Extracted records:
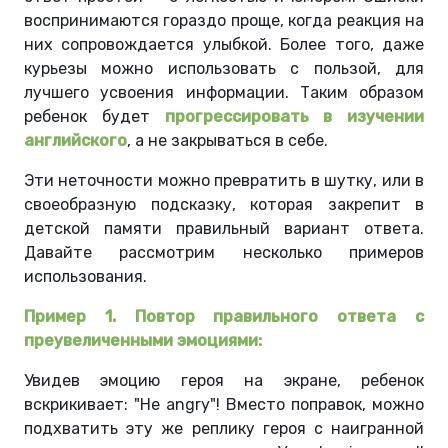
воспринимаются гораздо проще, когда реакция на
них сопровождается улыбкой. Более того, даже
курьезы можно использовать с пользой, для
лучшего усвоения информации. Таким образом
ребенок будет
прогрессировать в изучении
английского
, а не закрываться в себе.
Эти неточности можно превратить в шутку, или в
своеобразную подсказку, которая закрепит в
детской памяти правильный вариант ответа.
Давайте рассмотрим несколько примеров
использования.
Пример 1. Повтор правильного ответа с
преувеличенными эмоциями:
Увидев эмоцию героя на экране, ребенок
вскрикивает: "He angry"! Вместо поправок, можно
подхватить эту же реплику героя с наигранной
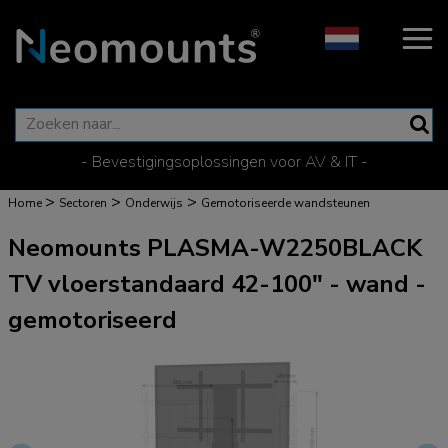
- Bevestigingsoplossingen voor AV & IT -
>
>
>
Home
Sectoren
Onderwijs
Gemotoriseerde wandsteunen
Neomounts PLASMA-W2250BLACK
TV vloerstandaard 42-100" - wand -
gemotoriseerd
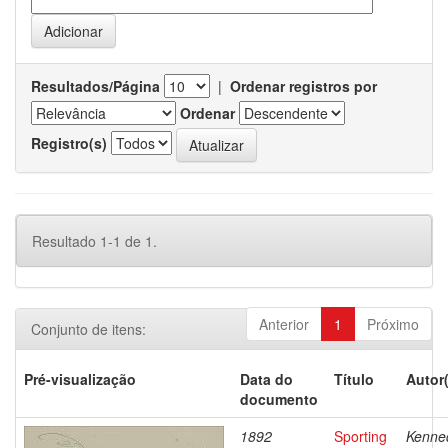
Resultados/Página
|
Ordenar registros por
Ordenar
Registro(s)
Resultado 1-1 de 1.
Anterior
1
Próximo
Conjunto de itens:
Pré-visualização
Data do
Título
Autor
documento
1892
Sporting
Kenne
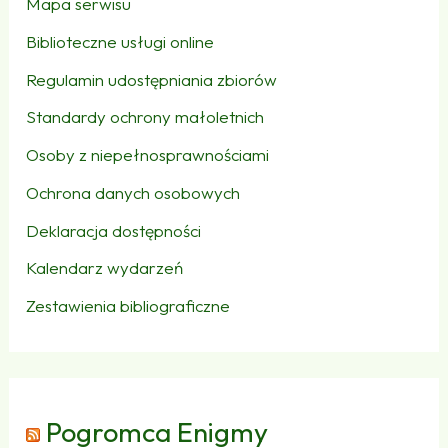
Mapa serwisu
Biblioteczne usługi online
Regulamin udostępniania zbiorów
Standardy ochrony małoletnich
Osoby z niepełnosprawnościami
Ochrona danych osobowych
Deklaracja dostępności
Kalendarz wydarzeń
Zestawienia bibliograficzne
Pogromca Enigmy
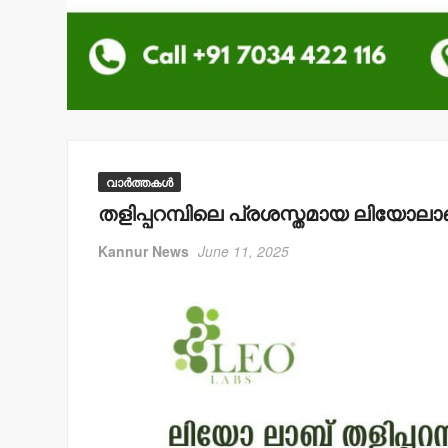
വാർത്തകൾ
തളിപ്പറമ്പിലെ പ്രശസ്തമായ ലിയോല
Kannur News
June 11, 2025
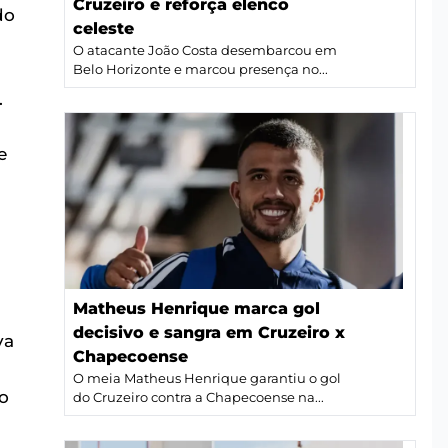
Cruzeiro e reforça elenco
do
celeste
O atacante João Costa desembarcou em
Belo Horizonte e marcou presença no...
.
e
Matheus Henrique marca gol
decisivo e sangra em Cruzeiro x
va
Chapecoense
O meia Matheus Henrique garantiu o gol
o
do Cruzeiro contra a Chapecoense na...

The task.
The answer must be every line of the records that contains the word "Chapecoense".

Response area.
Chapecoense
do Cruzeiro contra a Chapecoense na...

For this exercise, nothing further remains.